Aladdin and the King of Thieves is consequently a curious proposition: a cheap, not terribly imaginative direct-to-video video store shelf filler from the wildly lucrative if not terribly prestigious Disney sequels factory distinguished by a wonderful performance from one of the biggest and most beloved stars in the world, reprising a role that defined him every bit as much as Mork from Ork or Mrs. Doubtfire.
Aladdin and the King of Thieves is also distinguished, unfortunately, by casual racism. Disney+ has been a real boon for Wild Disney Animation Month and the second sequel to Aladdin joins Saludos Amigos and The Three Caballeros in being accompanied by a warning that the movie contains negative, stereotypical depictions of minorities that were not okay at the time and most assuredly are not okay now.
I understood Disney movies from the 1940s having that disclaimer but Aladdin and the King of Thieves came out a mere quarter century ago. Then I remembered that Aladdin and the King of Thieves was a sequel to a movie that was pretty damn racist even after they cut the most racist parts out.
Like Jafar, the titular forty thieves look like they could have been taken whole cloth from anti-Muslim propaganda. Main bad guy Sa’luk (Jerry Orbach) in particular looks and acts like the worst nightmare of every FOX-watching, Trump-worshipping, Islam-hating MAGA Chud.
Like all great stories, Aladdin and the King of Thieves opens with its characters happy and content, having accomplished all of their goals and gotten everything they’ve ever dreamed of. You know a franchise is really hitting its stride when all of its conflicts have been resolved.
As the film opens, former street rat Aladdin, a dead ringer for handsome Hollywood movie star Tom Cruise, only slightly more ethnic, is marrying slinky, sultry Princess Jasmine. Then the titular forty thieves descend upon the wedding and wreak havoc.
Aladdin eventually learns that his father is Cassim (John Rhys-Davies), the titular King of Thieves and the sworn enemy of the nefarious Sa’luk, who sees him as weak and wants to usurp his place in the hierarchy of the forty thieves.
Aladdin and the King of Thieves gets off to a promising start with some vintage Robin Williams riffs and rants and random foolishness. Then the movie makes the mistake of separating Aladdin and the Genie for long periods of time, then focussing on a painfully bland hero and his by the numbers daddy issues rather than the volcanic force that is Robin Williams in this role.

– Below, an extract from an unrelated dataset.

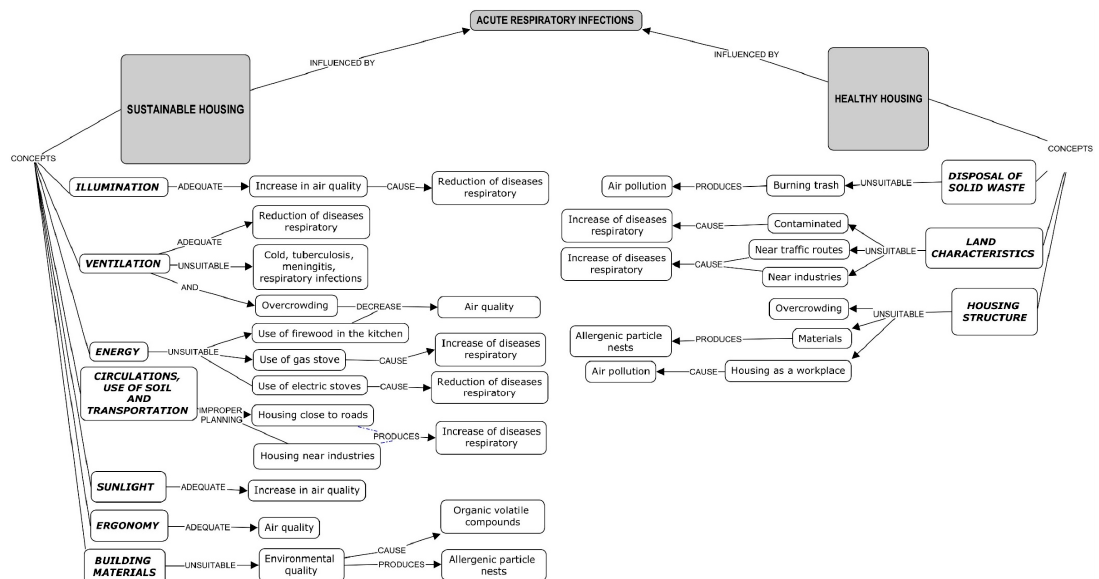
Figure 1. Conceptual framework considering the relationship between acute respiratory infections, sustainable housing, and healthy housing. Source: Own creation [1,4–9,11–13,22,34–37,39].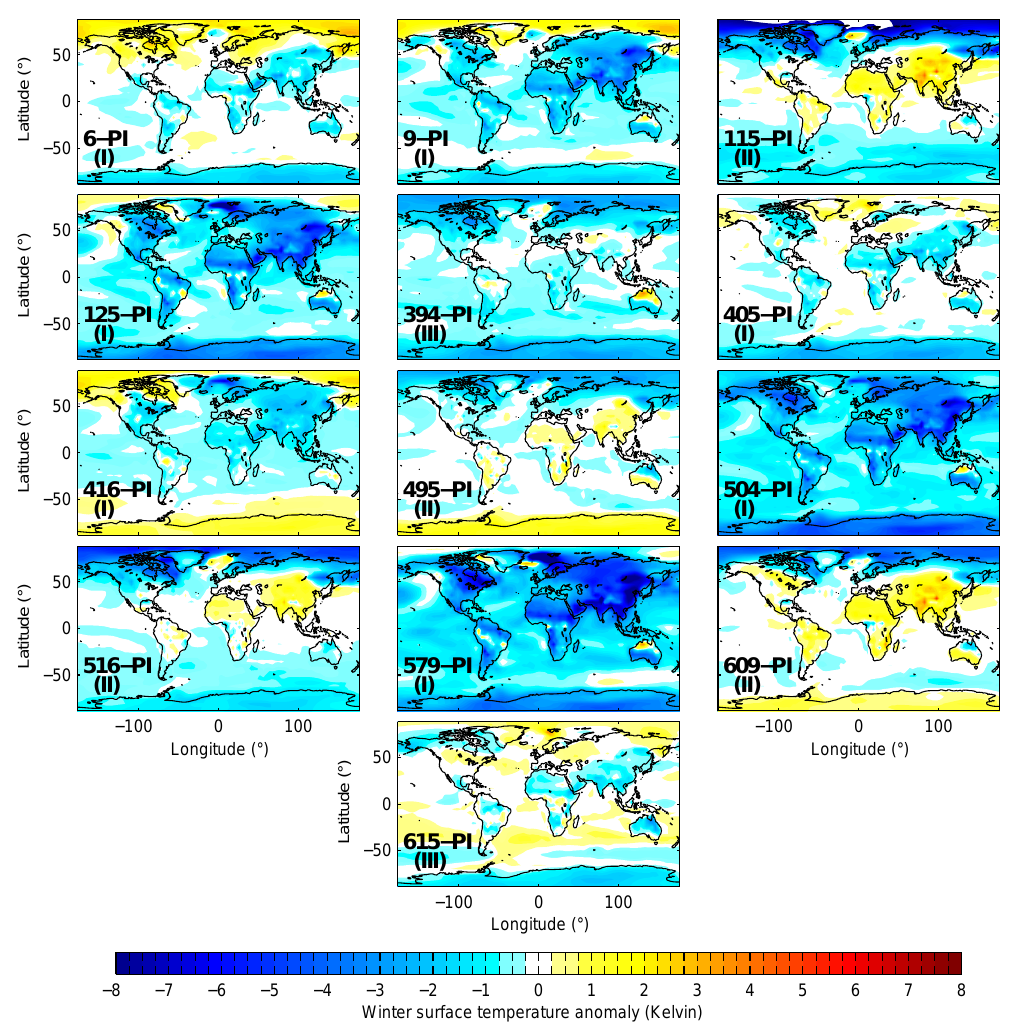
Figure 4. As in Fig. 3, but for boreal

King of Thieves really learns into the fantasy elements of this story with a fantastical, wish-granting oracle, a Hand of Midas and various other supernatural nonsense. But Williams’ heartfelt and hilarious performance as the Genie is the only aspect of the movie that does not feel arbitrary.
I went into King of Thieves wondering whether or not a single voiceover performance could make a disposable bit of product like a direct-to-video second sequel to Aladdin worth watching.
I came away suitably impressed by Williams’ star turn and underwhelmed by everything surrounding it. So if you miss Robin Williams and have Disney+ there are much more painful ways to spend 85 minutes than watching the late comedy icon do his Robin Williams genie thing all over again even if the film itself is patently unworthy of the Oscar-winner’s anarchic genius.